Ross grinned like a fool. “The
King,” she managed to sputter, and Annil laughed. “The King has heard all about
the battle, Madden, and when the couriers began coming in, each one baring your
name and praises on their lips, he actually began wondering whether the crown
should be yours or his!”

I started, and Madden and I
exchanged guarded looks.

“No money, no, but not only his
thanks.” Ross reached into her long leather coat. “He also commanded me to dub
you the Thane of Cawdor.”She pulled the heavy gold chain of office bearing the
Thane of Cawdor’s symbol and held it out in front of my companion.

“I can’t be the Thane of Cawdor,”
Madden said, voice deep, angry. “He still lives in-”

“Aye, he lives,” Annil said,
spitting on the ground at her feet. “But with all that rippin’ an tearin’
`scribed in his death sentence, who knows how many more hours he’ll live?
Certain not `til morning. So take yer title, young bastard, and let us
celebrate.”

I glanced over at Madden as he held
the chain in his hand, eyes never leaving the Thane of Cawdor’s symbol. “They
say I will be King as well, Banan. But your boy will be King thereafter. This
they promised, friend. This they promised.”

There was something in his voice,
something so dark and sinister that I felt as if I were standing next to a
stranger. I was suddenly very anxious to get back to my boy.

 

King Dunwan, his great mass filling
the raised and tattered recliner that made up his throne, rose to meet us with
open arms as we were ushered into his chamber. He praised both Madden and I on
our success, and I had to bear through an overwhelmingly unpleasant embrace
that I could have easily done without. I would have smelled better the rest of
the night if he had refrained.

All of the Thanes were present, and
they flanked King Dunwan in a small, neat half circle which Madden and I
joined. Ross winked at me as I took my place, and I grinned back. Madden, I
knew, received the Thane’s title because of his blood lineage, not his valor.
The King knew of my endeavors as well.
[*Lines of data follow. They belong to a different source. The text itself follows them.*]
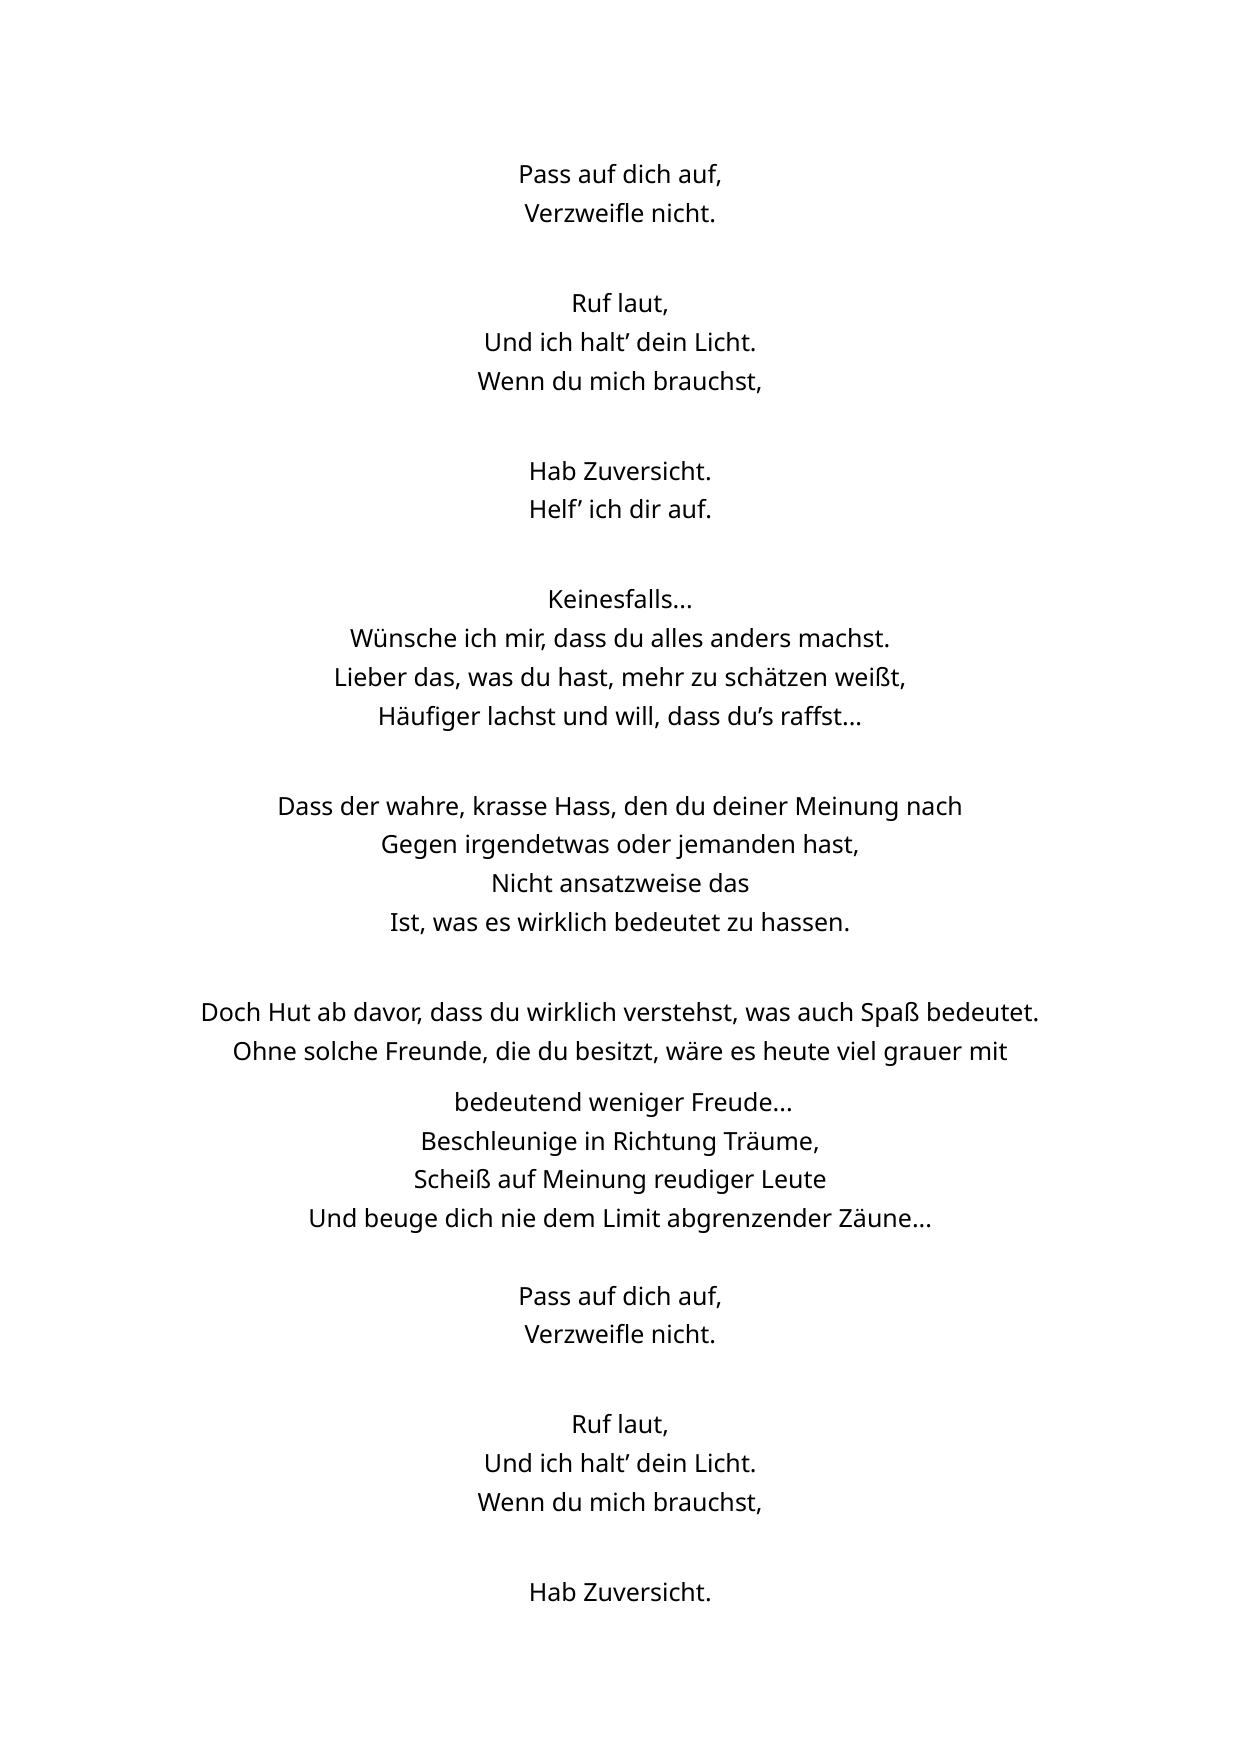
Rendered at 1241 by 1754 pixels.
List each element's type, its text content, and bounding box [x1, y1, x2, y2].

text Ruf laut, Und ich halt’ dein Licht. Wenn du mich brauchst, [118, 1407, 1122, 1557]
text Hab Zuversicht. Helf’ ich dir auf. [118, 453, 1122, 565]
text Dass der wahre, krasse Hass, den du deiner Meinung nach Gegen irgendetwas oder jemanden hast, Nicht ansatzweise das Ist, was es wirklich bedeutet zu hassen. [118, 788, 1122, 977]
text Doch Hut ab davor, dass du wirklich verstehst, was auch Spaß bedeutet. Ohne solche Freunde, die du besitzt, wäre es heute viel grauer mit [118, 994, 1122, 1067]
text Ruf laut, Und ich halt’ dein Licht. Wenn du mich brauchst, [118, 286, 1122, 436]
text Keinesfalls... Wünsche ich mir, dass du alles anders machst. Lieber das, was du hast, mehr zu schätzen weißt, Häufiger lachst und will, dass du’s raffst... [118, 582, 1122, 771]
text Hab Zuversicht. [118, 1574, 1122, 1608]
text bedeutend weniger Freude... Beschleunige in Richtung Träume, Scheiß auf Meinung reudiger Leute Und beuge dich nie dem Limit abgrenzender Zäune... Pass auf dich auf, Verzweifle nicht. [118, 1084, 1122, 1390]
text Pass auf dich auf, Verzweifle nicht. [118, 118, 1122, 268]
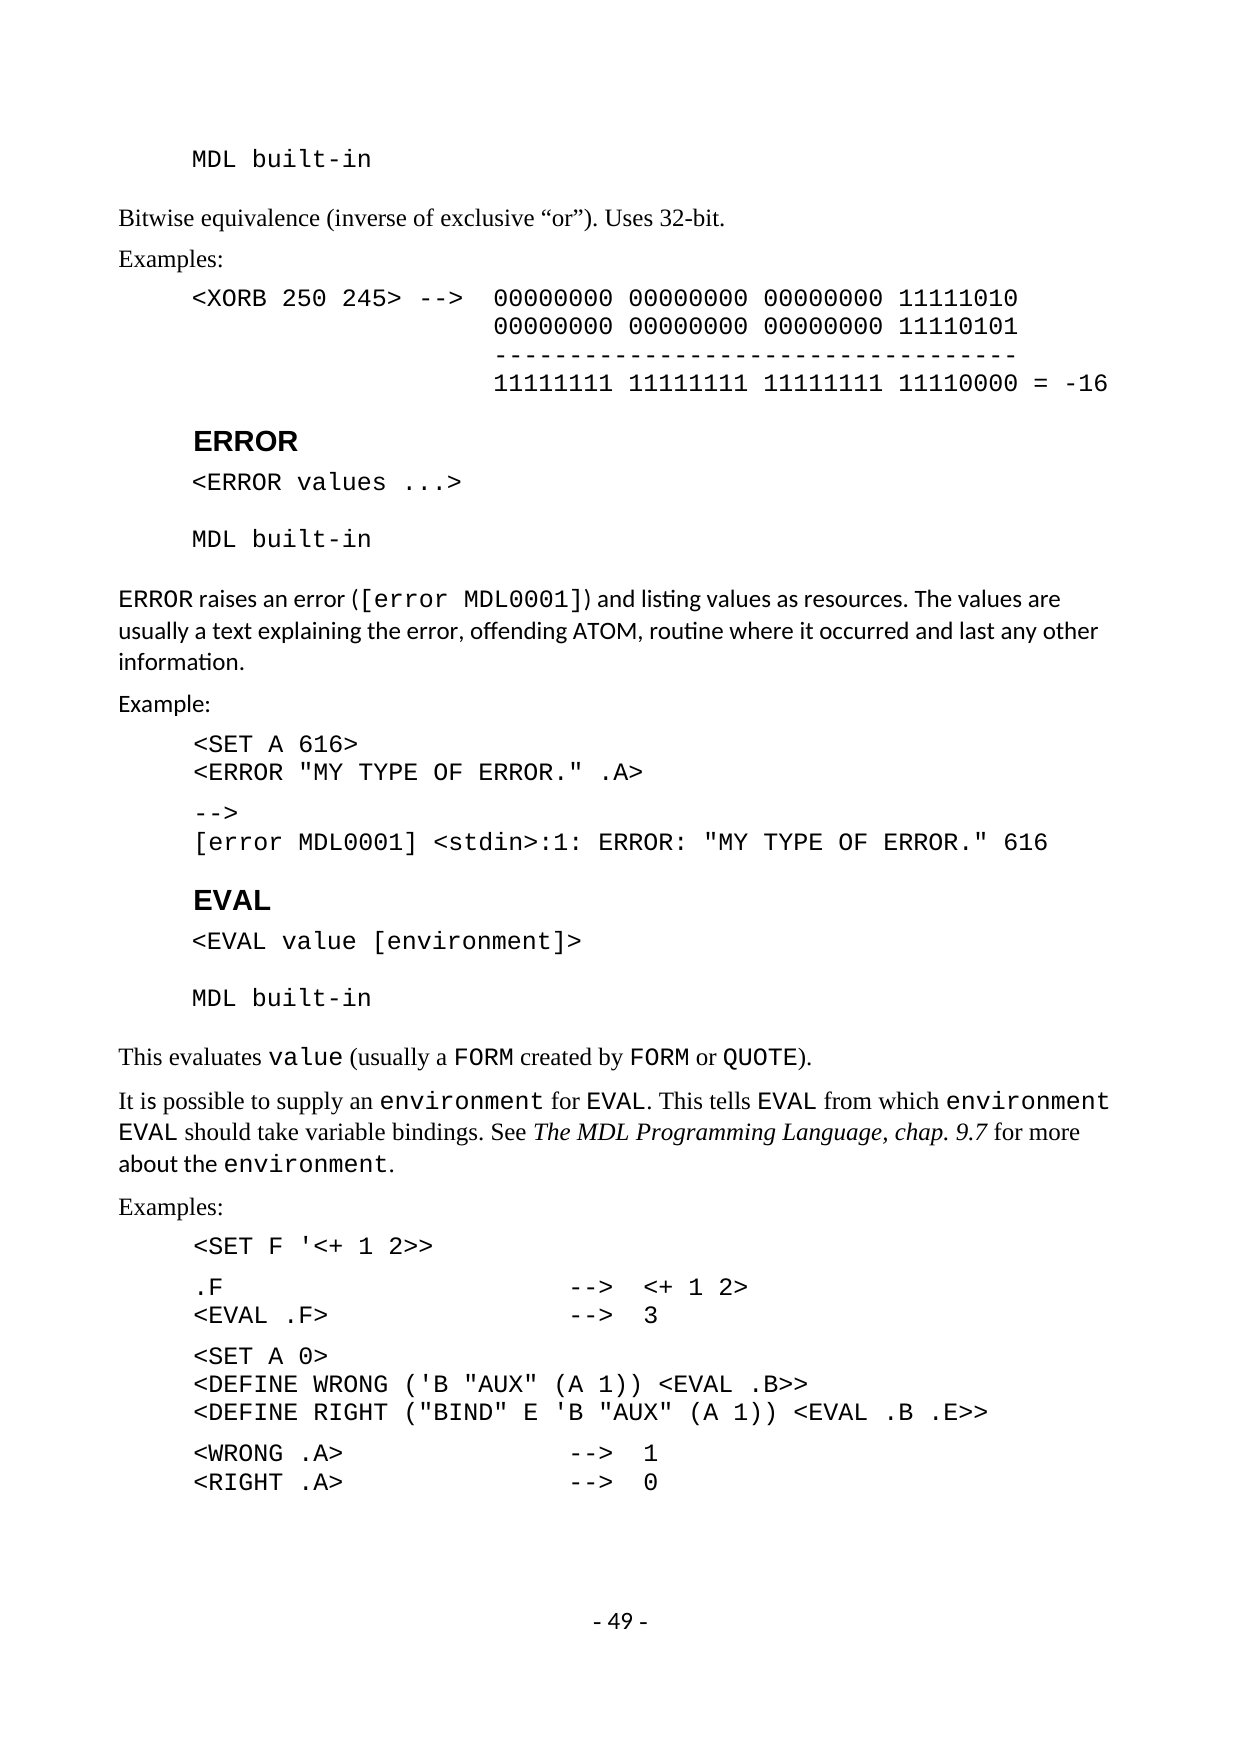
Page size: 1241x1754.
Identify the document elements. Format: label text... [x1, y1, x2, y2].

I may not be duly rewarded, but my son,
perhaps... I shook the thought from my head.

“I have gathered you here for a
purpose, my Thanes and kinspeople,” King Dunwan began after the small crowd
quieted. His sons, Mallen and Donal, flanked either side of him, and two of his
Ladies stood behind him, both looking young enough to be his grandchildren.

I glanced about for my wild-eyed
boy, knowing that he would find a way to listen in on this gathering. Sure
enough, I caught sight of his honey-colored head peeking down at me from a
loose ceiling tile. The ducts and vents in these old pre-cataclysm holds did
not offer any sort of secured privacy. For once, I was glad. I grinned up at my
boy, and he grinned back, smiling a foppish adolescent smile.

“I have summoned you as witnesses
to the descent of my lands and title. I have decided to name my heir,” Dunwan
announced. “My lands, Thanes and all other resources of New Skalland, will,
upon my death, be granted to…,” he paused for effect, beady little eyes staring
out at each and every one of us through thick wrinkles of fat, “my eldest son,
Mallen.” He finished with a flourish of his hand.

My heart jumped. The other Thanes
looked a bit confused as well, but rushed to congratulate the named heir. I
looked to Madden. He wore an expression like the hard rocky face of Dunsinane
hill, stable and never-changing. I had never seen him in such a state - except
before battle.

“You will hold us a celebration at
Inveress in three days time?” Dunwan called to Madden.